How do I query the Exchange 2010 Audit logs for timestamped actions performed on a mailbox by its OWNER ?
Saturday, May 05, 2012 5:47 AM
I intend to use auditing to discover which of a CEO's 4 exchange-enabled laptops is moving emails to Deleted Items and exactly when it is occuring. I need help querying for the audited information. The TechNet articles I have seen contain some query commands that I have tried to modify, but they don't produce any output (errors instead).
I believe I have enabled logging correctly, but I am receiving an error when attempting to query for the OWNER activities in the Exchange Command Shell. I tried to use the ECP via OWA, but it appears that it can only query non-owner access to a mailbox. I would like to query for OWNER items that have been logged. Ideally, I would like to get timestamps and source hostname/IP. Can anyone help me?
Set-Mailbox -Identity "themailbox" -AuditEnabled $true
So far, I have enabled auditing of the OWNER user by using the following two commands:
Set-Mailbox -Identity "themailbox" -AuditOwner MoveToDeletedItems,Move,SoftDelete,HardDelete -AuditEnabled $true
I have confirmed that the desired auditing is active by running the following command:
Get-Mailbox themailbox | FL Name, Audit*
But now, how to query for the OWNER access? Or, can I look at an Event Log somewhere? Exchange 2007 seemed to hold some of this information in an Exchange Auditing Log, but this doesn't appear to be present in my SBS 2011 server. I'm stumped.
Thanks in advance!
Monday, May 07, 2012 7:01 AMModerator
The owner’s access will be audited.
I’d suggest you run Search-MailboxAuditLog tu query for the owner access. For detailed, please refer to:
Search the Mailbox Audit Log for a Mailbox
Understanding Mailbox Audit Logging
hope it is helpful.
TechNet Community Support
- Proposed As Answer by Fiona_LiaoMicrosoft Contingent Staff, Moderator Monday, May 07, 2012 7:03 AM
Monday, May 07, 2012 9:17 AM
You can do it like this:
New-MailboxAuditLogSearch "name of search" –StartDate “05/01/2012” –EndDate “05/16/2012” –Mailboxes “Mailbox_to_check" –LogonTypes Owner,Admin,Delegate -ShowDetails –StatusMailRecipients firstname.lastname@example.org
this will generate full audit report and send it to mailbox (email@example.com) as a xml file. This file you can open in Excell.

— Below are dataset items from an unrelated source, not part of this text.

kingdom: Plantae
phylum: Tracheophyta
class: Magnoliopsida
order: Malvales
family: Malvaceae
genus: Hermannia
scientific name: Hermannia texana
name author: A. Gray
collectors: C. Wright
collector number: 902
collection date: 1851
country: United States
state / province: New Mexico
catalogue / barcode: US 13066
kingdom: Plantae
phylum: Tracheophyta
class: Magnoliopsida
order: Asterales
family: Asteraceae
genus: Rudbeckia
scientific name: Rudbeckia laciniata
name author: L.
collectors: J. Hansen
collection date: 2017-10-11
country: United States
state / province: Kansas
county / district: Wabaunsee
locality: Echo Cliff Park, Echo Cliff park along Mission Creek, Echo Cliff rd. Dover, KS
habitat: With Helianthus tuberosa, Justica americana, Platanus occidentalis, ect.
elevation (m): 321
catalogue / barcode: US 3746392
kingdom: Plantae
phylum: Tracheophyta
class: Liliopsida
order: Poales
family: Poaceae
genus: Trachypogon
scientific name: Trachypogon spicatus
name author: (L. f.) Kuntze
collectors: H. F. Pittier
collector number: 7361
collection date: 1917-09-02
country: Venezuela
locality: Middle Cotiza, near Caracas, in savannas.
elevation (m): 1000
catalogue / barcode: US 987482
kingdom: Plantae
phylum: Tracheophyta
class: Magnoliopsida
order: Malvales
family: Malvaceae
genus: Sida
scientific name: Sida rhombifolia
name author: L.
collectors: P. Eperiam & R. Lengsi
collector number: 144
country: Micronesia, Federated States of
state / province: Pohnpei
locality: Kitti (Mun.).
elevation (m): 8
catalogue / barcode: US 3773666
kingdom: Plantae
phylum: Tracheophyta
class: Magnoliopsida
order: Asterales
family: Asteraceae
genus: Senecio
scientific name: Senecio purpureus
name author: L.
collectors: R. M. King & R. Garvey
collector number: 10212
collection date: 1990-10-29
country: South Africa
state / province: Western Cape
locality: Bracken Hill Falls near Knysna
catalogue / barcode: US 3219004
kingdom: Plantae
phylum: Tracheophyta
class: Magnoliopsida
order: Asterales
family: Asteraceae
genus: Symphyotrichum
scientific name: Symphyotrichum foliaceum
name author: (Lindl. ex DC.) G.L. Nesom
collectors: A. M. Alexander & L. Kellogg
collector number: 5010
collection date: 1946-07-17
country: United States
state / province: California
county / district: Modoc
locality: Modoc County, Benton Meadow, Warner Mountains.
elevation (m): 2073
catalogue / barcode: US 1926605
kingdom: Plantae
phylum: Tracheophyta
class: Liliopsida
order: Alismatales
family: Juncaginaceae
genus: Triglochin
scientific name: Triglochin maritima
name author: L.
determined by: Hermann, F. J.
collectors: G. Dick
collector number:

In mailbox_to_Check you can write Display name or smtp address.
Report is generated for a few minutes sometimes 20 minutes.
When you use only search-mailboxauditlog you won't get subjects of emails only ID's.
- Marked As Answer by Relion Support Inc Monday, May 07, 2012 3:31 PM
Monday, May 07, 2012 3:31 PMExcellent, this returns exactly the output I was hoping for. Thank you!